‘Jumping gene’ may have erased tails in humans and other apes—and boosted our risk of birth defects

Mammals from mice to monkeys have tails. But humans and our cousins the great apes lack them. Now, researchers may have unearthed a simple genetic change that led to our abbreviated back end: an itinerant piece of DNA that leapt into a new chromosomal home and changed how great apes make a key developmental protein. The finding also suggests the genetic shift came with a less visible and more dangerous effect: a higher risk of birth defects involving the developing spinal cord.

The work not only addresses an “inherently interesting question about what makes us human,” says Hopi Hoekstra, an evolutionary biologist at Harvard University, but also provides new insights into how such evolutionary changes can occur. “It’s beautiful work.”

Bo Xia, a graduate student studying genome evolution at New York University’s (NYU’s) Grossman School of Medicine, says he wondered as a child why people didn’t have tails, and a tailbone injury a few years ago renewed his curiosity. A wealth of primate genomes has been sequenced in recent years, so he started to search for any ape-specific changes in genes known to play a role in tail development. In a gene called TBXT, he found a strong suspect, a short DNA insertion called an Alu element that was present in all great apes but missing in other primates.

Alu sequences can move around the genome and are sometimes called jumping genes or transposable elements. Possibly remnants of ancient viruses, they’re common in the human genome, making up about 10% of our DNA. Sometimes an Alu insertion interrupts a gene and prevents its protein production; in other cases, the elements have more complex effects, changing where or how a protein is expressed. This makes them a huge driver of evolutionary variation, says Pascal Gagneux, an evolutionary biologist at the University of California, San Diego. An insertion is “often costly but every once in a while you hit the jackpot,” he says, and a beneficial change arises that evolution preserves.

TBXT codes for a protein called brachyury—Greek for “short tail,” because mutations in it can lead to mice with shorter tails. At first glance, however, the ape-specific Alu element did not seem to cause any significant disruption in the gene. On closer inspection, however, Xia noticed a second Alu element lurking nearby. That element is present in monkeys as well as apes, but Xia realized that in apes the two Alus could stick together, forming a loop that would alter TBXT expression so the resulting protein would be a bit shorter than the original. That insight “was very clever,” Hoekstra says. “It wouldn’t have jumped out at me as an obvious mutation to test.”

Indeed, Xia and his colleague found that human embryonic stem cells make two versions of the TBXT messenger RNA (mRNA), one longer and one shorter. Mouse cells, on the other hand, only produce the longer transcript. The researchers then used the genome editor CRISPR to remove one or the other Alu element in human embryonic stem cells. Losing either Alu element made the shorter version of the mRNA disappear.

To see what effect this shortened protein might have, Xia and his colleagues used the gene editor CRISPR to make mice with a shortened version of TBXT. The mice carrying both copies of the shortened gene didn’t survive, but those with one long and one short version were born with a variety of tail lengths—from none at all to nearly normal, the group reports in a preprint posted last week on bioRxiv.

That suggests to Xia and his colleagues that the shorter version of TBXT interferes with tail development. Because the genetically altered mice had a mix of tail lengths, other genes must be working together to eliminate all tail development in apes and humans, but the ape-specific Alu insertion Xia noticed “was likely a critical event” about 25 million years ago as great apes diverged from other simians, says Itai Yanai, a developmental geneticist at NYU Langone Health, who helped coordinate the project.

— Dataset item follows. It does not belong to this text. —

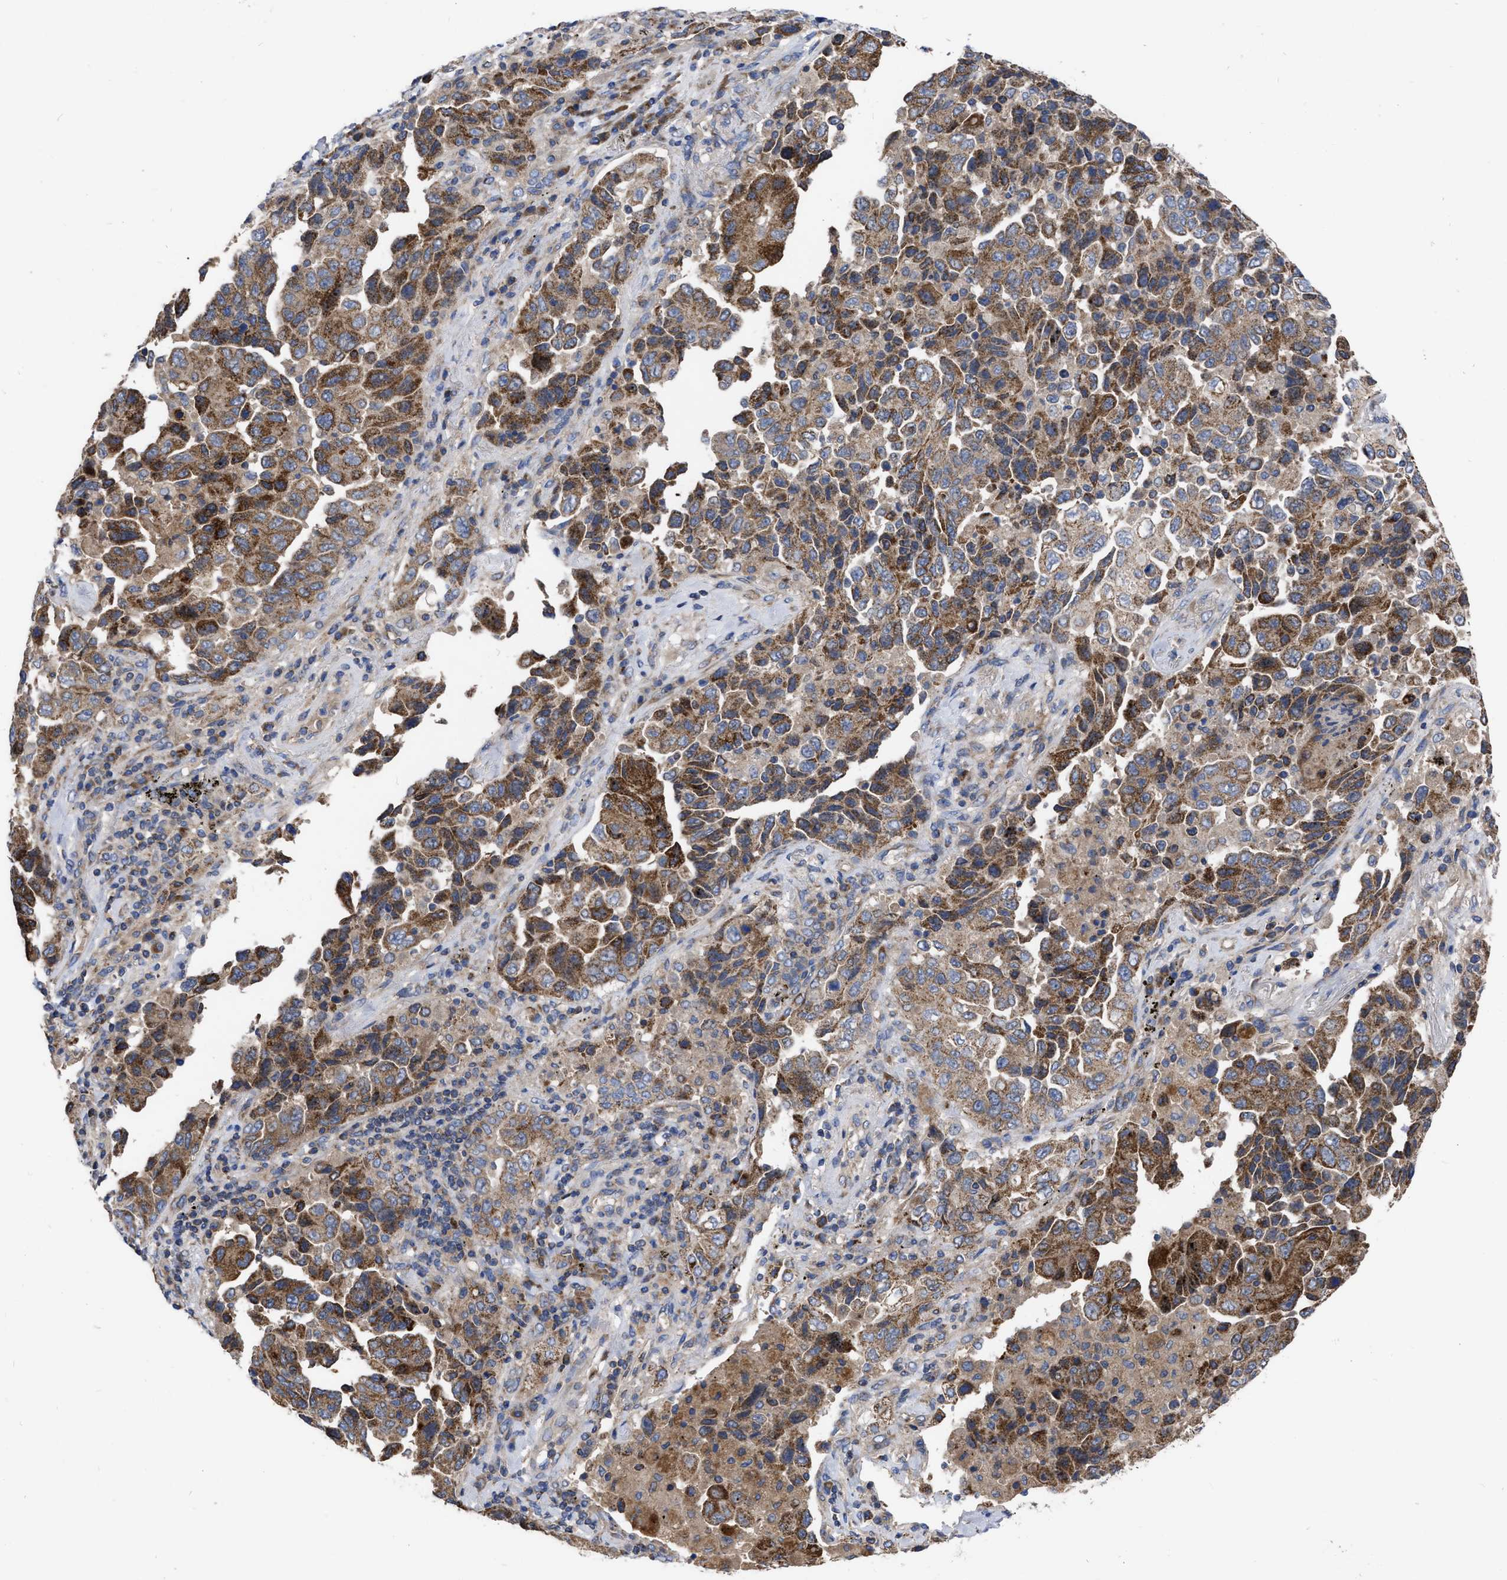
{"staining": {"intensity": "moderate", "quantity": ">75%", "location": "cytoplasmic/membranous"}, "tissue": "lung cancer", "cell_type": "Tumor cells", "image_type": "cancer", "snomed": [{"axis": "morphology", "description": "Adenocarcinoma, NOS"}, {"axis": "topography", "description": "Lung"}], "caption": "Protein staining of lung cancer tissue shows moderate cytoplasmic/membranous positivity in approximately >75% of tumor cells. (DAB = brown stain, brightfield microscopy at high magnification).", "gene": "CDKN2C", "patient": {"sex": "female", "age": 51}}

The genetically modified mice also had unusually high levels of neural tube problems, defects in the developing spinal cord. Such birth defects, which produce spina bifida, where the spinal cord doesn’t close, and anencephaly, where parts of the brain and skull are missing, are fairly common in humans, affecting as many as one in 1000 newborns.

“We apparently paid a cost for the loss of the tail, and we still feel the echoes,” Yanai says. “We must have had a clear benefit for losing the tail, whether it was improved locomotion or something else.” That’s possible, Hoekstra says, but she cautions that the defects seen in the mice could well have a different source than the human disorders.

Overall, the Alu find is “a super interesting story,” Gagneux says, noting it leads to a wealth of questions, including how the shortened protein might help cause neural tube defects. Some people are born with rudimentary tails, he notes, and sequencing their genomes might provide additional clues.